▶ _Work to be completed_
In the data below, copy verbatim the span that opens with the line containing "left wrist: (123, 111, -22)" and closes with the line containing "left shoulder: (239, 190, 12)", including both of those lines. Leave the pictures out of the copy.

▶ _Input for this task_
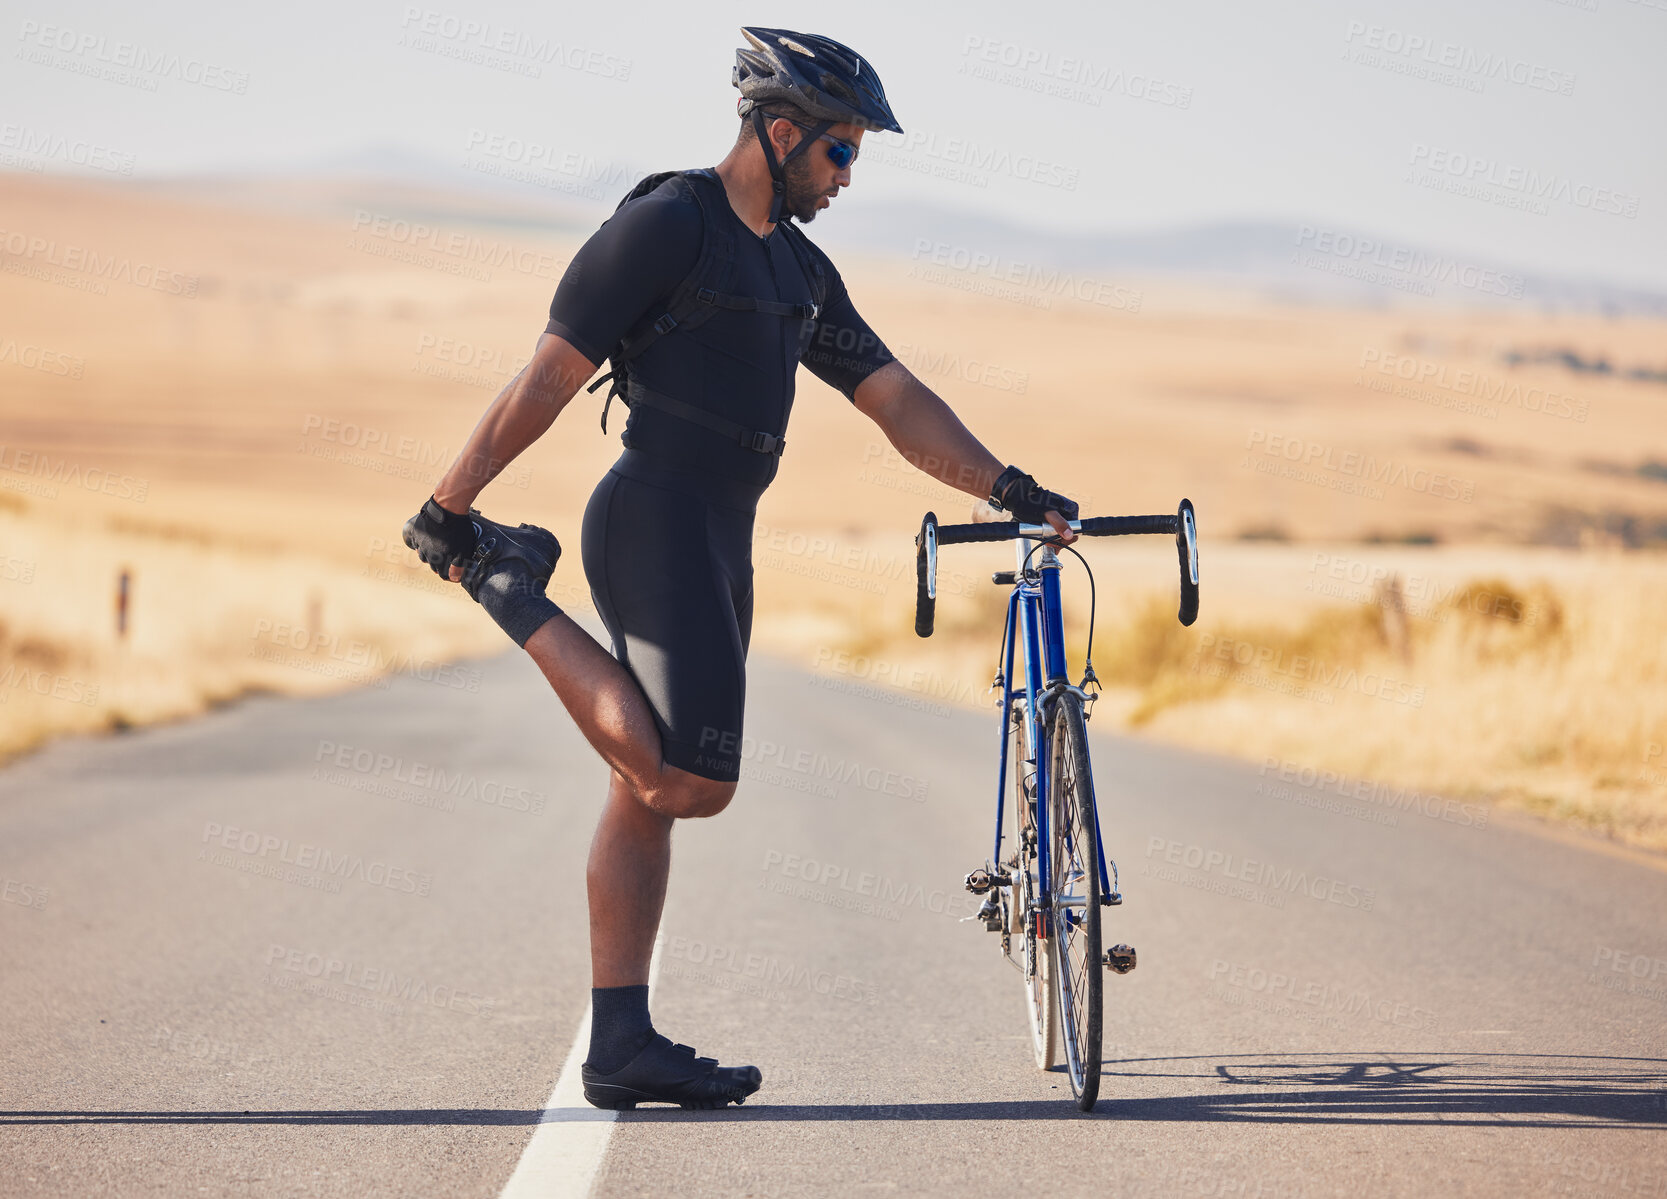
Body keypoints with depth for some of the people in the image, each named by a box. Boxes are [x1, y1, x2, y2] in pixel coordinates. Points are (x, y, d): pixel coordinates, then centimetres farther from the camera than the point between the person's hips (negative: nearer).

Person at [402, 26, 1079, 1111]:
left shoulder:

---

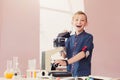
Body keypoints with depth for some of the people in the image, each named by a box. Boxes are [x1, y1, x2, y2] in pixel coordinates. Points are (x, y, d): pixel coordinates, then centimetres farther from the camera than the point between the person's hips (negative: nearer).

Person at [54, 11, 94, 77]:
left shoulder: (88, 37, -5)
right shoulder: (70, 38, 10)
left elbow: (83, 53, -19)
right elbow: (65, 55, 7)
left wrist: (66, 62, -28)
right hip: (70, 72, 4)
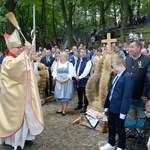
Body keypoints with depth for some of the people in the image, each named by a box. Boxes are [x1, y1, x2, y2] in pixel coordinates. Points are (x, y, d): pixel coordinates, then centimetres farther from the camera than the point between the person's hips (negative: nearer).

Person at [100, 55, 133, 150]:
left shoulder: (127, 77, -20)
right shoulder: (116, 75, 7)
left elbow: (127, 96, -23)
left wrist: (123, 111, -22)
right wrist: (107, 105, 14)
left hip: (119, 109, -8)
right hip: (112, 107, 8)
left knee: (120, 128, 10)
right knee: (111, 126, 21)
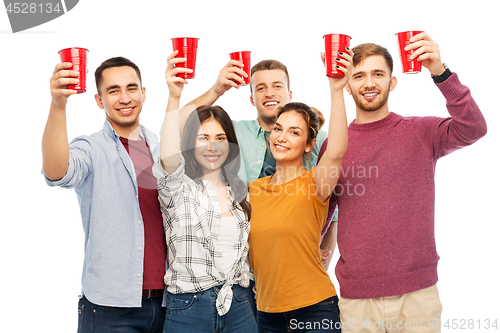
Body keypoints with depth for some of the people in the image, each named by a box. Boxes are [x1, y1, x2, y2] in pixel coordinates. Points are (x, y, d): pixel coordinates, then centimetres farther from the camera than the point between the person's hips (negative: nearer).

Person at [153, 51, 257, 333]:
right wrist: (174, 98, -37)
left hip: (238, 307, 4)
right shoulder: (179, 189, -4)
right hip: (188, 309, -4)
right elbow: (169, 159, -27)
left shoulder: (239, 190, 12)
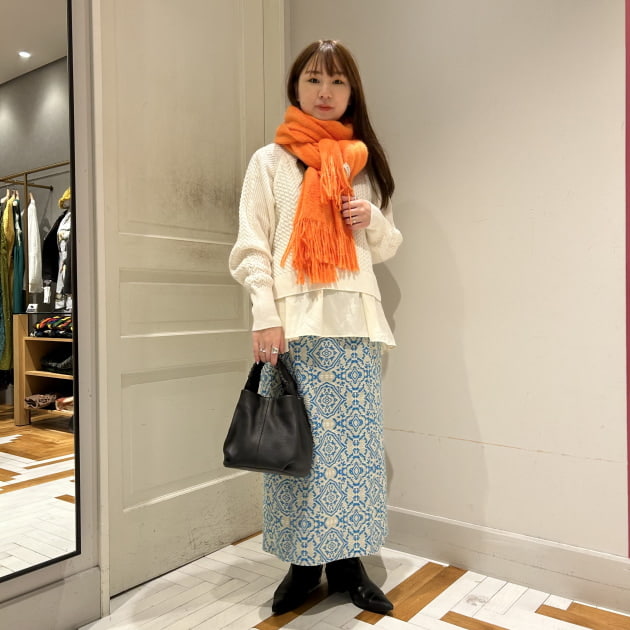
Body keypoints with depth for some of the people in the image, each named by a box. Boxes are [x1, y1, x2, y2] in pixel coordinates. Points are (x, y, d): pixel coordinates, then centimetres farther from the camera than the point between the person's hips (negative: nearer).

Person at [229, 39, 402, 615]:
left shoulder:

--

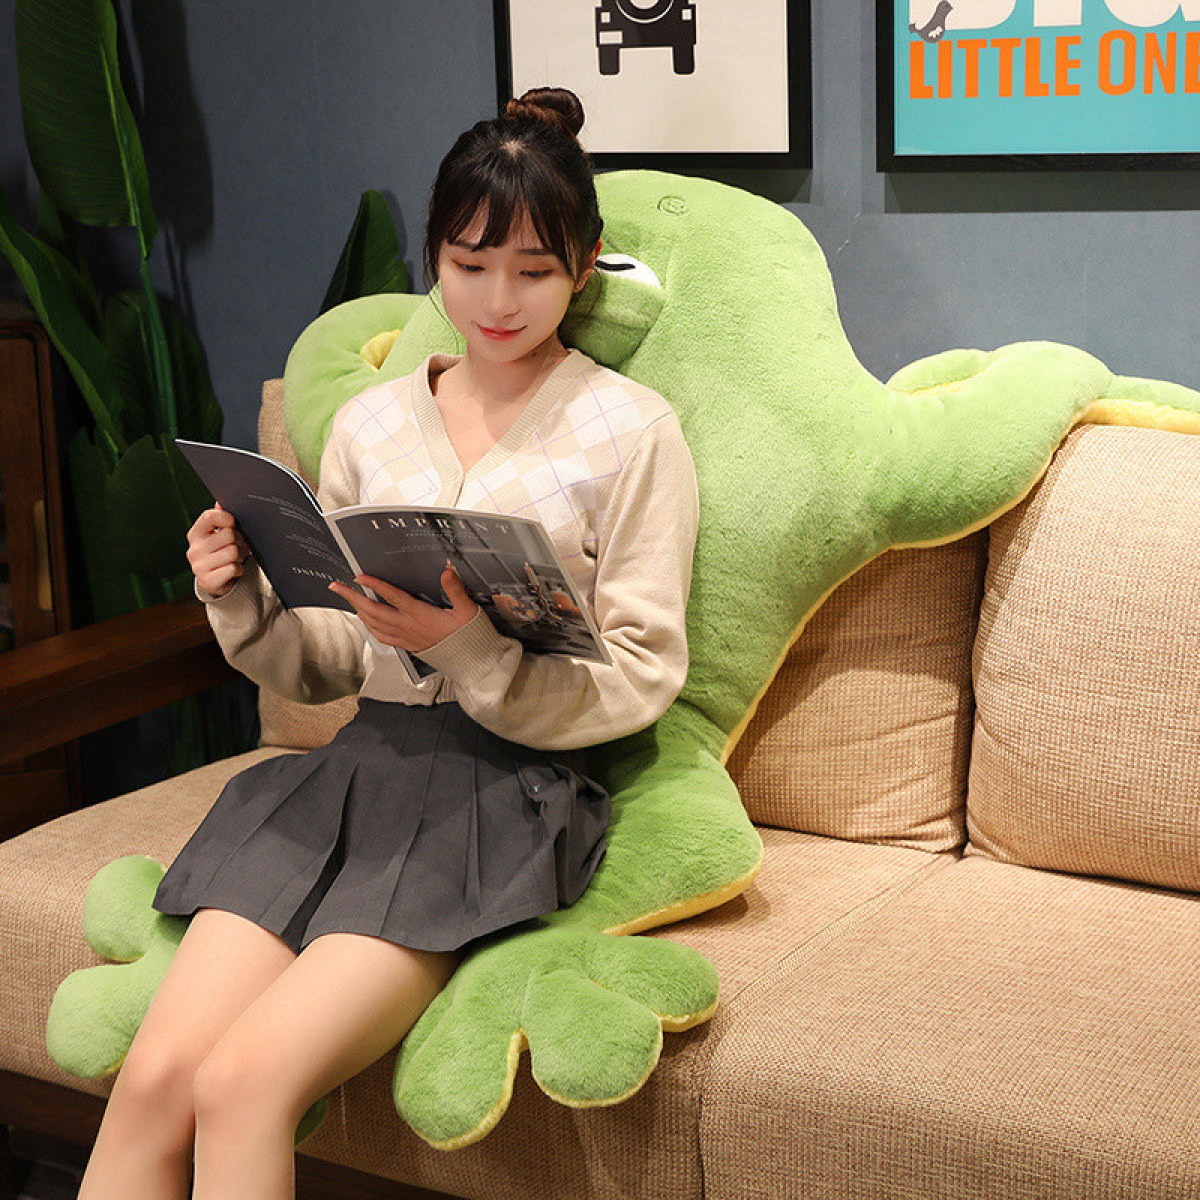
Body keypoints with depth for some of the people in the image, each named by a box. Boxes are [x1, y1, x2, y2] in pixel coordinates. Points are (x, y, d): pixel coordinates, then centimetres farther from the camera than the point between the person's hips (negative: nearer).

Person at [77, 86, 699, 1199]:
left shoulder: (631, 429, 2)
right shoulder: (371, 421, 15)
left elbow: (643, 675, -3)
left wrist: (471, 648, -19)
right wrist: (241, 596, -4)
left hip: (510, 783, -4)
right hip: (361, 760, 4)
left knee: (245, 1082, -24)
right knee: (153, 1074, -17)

▶ _Response box_
left wrist: (123, 111, -22)
right wrist: (107, 105, 14)
left hip: (119, 109, -8)
right hip: (112, 107, 8)
left knee: (120, 128, 10)
right knee: (111, 126, 21)
Body keypoints with depth for some of the people in the image, each named by a box. Boxes are [x1, y1, x2, y2] in pixel coordinates. Points are (x, y, d): pixel coordinates, then centimetres farther from the camera than the point between the person's hips (negative: nearer).

Person at [153, 51, 257, 333]:
right wrist: (174, 98, -37)
left hip: (238, 307, 4)
right shoulder: (179, 189, -4)
right hip: (188, 309, -4)
right elbow: (169, 159, -27)
left shoulder: (239, 190, 12)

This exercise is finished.